---------- Records supplied ----------

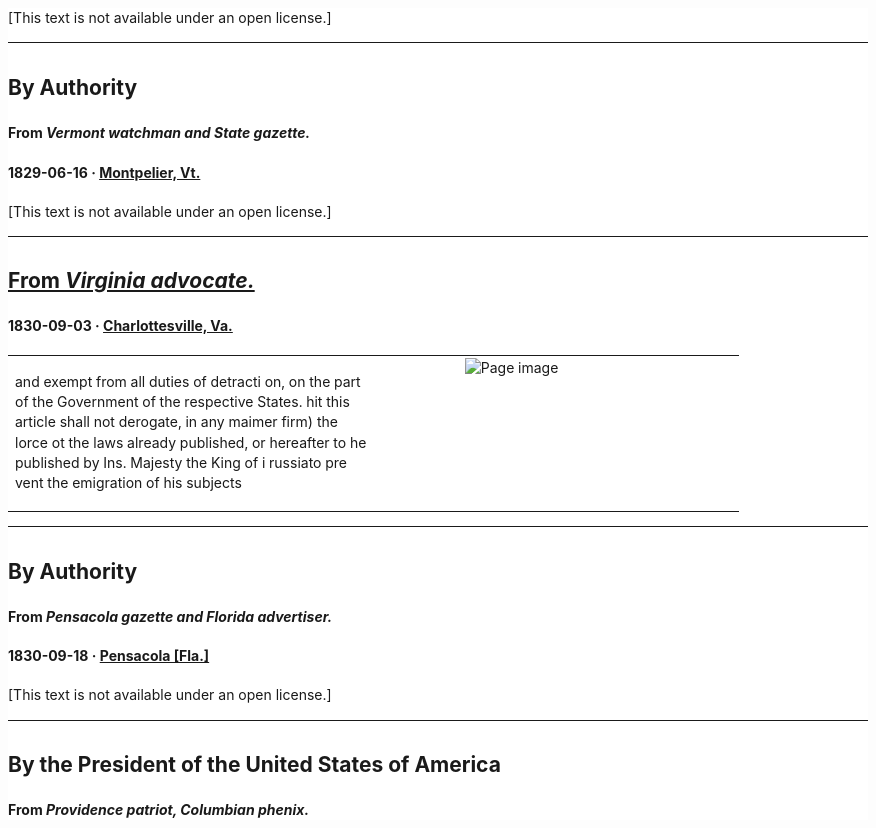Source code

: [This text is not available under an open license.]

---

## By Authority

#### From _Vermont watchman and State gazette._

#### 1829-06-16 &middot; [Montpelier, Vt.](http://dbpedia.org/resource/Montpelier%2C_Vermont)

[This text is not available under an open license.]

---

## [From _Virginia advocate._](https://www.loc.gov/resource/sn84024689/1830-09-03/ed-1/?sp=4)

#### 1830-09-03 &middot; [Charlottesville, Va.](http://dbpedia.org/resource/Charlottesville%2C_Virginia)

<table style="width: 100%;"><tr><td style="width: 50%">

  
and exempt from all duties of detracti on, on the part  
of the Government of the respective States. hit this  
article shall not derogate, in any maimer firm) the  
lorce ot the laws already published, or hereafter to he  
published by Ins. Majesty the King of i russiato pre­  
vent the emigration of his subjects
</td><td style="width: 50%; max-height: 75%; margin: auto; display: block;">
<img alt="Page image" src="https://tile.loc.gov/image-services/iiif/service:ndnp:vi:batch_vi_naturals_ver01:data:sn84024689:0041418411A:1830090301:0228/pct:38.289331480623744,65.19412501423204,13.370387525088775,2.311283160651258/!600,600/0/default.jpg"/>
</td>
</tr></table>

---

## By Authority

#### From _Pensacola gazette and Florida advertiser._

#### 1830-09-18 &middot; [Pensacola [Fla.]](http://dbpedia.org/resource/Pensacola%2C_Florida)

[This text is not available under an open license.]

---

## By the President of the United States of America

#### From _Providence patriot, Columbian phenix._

----------

Task instructions: Reproduce the data from the line containing "and exempt from" through the final line, both included, without changing anything.

Answer to the exercise:
and exempt from all duties of detracti on, on the part  
of the Government of the respective States. hit this  
article shall not derogate, in any maimer firm) the  
lorce ot the laws already published, or hereafter to he  
published by Ins. Majesty the King of i russiato pre­  
vent the emigration of his subjects
</td><td style="width: 50%; max-height: 75%; margin: auto; display: block;">
<img alt="Page image" src="https://tile.loc.gov/image-services/iiif/service:ndnp:vi:batch_vi_naturals_ver01:data:sn84024689:0041418411A:1830090301:0228/pct:38.289331480623744,65.19412501423204,13.370387525088775,2.311283160651258/!600,600/0/default.jpg"/>
</td>
</tr></table>

---

## By Authority

#### From _Pensacola gazette and Florida advertiser._

#### 1830-09-18 &middot; [Pensacola [Fla.]](http://dbpedia.org/resource/Pensacola%2C_Florida)

[This text is not available under an open license.]

---

## By the President of the United States of America

#### From _Providence patriot, Columbian phenix._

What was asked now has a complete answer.